### [TASK INSTRUCTIONS]
Repeat the lines from the line with "215 220 3.21" to the line with "349 289 3.21" in the listing below, keeping both end lines and adding nothing.

########################################

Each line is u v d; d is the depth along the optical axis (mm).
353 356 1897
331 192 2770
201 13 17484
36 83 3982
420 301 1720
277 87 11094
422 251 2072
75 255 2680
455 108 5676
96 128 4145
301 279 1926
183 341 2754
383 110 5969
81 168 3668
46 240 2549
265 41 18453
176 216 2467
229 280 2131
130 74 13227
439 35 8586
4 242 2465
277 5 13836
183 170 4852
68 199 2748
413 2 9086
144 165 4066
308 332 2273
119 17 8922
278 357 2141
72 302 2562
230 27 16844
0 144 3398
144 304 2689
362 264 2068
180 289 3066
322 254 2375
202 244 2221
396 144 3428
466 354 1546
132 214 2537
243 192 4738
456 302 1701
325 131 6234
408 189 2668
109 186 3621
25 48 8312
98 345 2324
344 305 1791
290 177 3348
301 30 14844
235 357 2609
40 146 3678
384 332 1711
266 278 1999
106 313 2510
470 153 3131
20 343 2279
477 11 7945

########################################

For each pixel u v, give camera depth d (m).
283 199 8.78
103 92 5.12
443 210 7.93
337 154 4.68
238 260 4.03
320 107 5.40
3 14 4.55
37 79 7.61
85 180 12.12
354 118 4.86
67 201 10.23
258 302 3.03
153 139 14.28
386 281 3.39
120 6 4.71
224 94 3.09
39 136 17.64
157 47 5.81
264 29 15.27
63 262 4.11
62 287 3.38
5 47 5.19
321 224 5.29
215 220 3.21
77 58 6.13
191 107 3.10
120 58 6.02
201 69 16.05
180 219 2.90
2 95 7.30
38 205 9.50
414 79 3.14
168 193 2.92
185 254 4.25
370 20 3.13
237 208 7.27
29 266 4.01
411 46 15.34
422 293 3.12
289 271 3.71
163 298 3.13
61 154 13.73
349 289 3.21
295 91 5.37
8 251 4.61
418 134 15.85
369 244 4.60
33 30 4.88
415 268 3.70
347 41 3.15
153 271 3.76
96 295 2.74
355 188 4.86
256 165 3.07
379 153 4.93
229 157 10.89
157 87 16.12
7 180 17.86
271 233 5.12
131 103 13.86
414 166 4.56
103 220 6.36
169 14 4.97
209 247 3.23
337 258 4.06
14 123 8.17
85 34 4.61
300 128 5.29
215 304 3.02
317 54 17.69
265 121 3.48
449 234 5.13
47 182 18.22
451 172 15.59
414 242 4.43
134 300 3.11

########################################

### [ANSWER SECTION]
215 220 3.21
77 58 6.13
191 107 3.10
120 58 6.02
201 69 16.05
180 219 2.90
2 95 7.30
38 205 9.50
414 79 3.14
168 193 2.92
185 254 4.25
370 20 3.13
237 208 7.27
29 266 4.01
411 46 15.34
422 293 3.12
289 271 3.71
163 298 3.13
61 154 13.73
349 289 3.21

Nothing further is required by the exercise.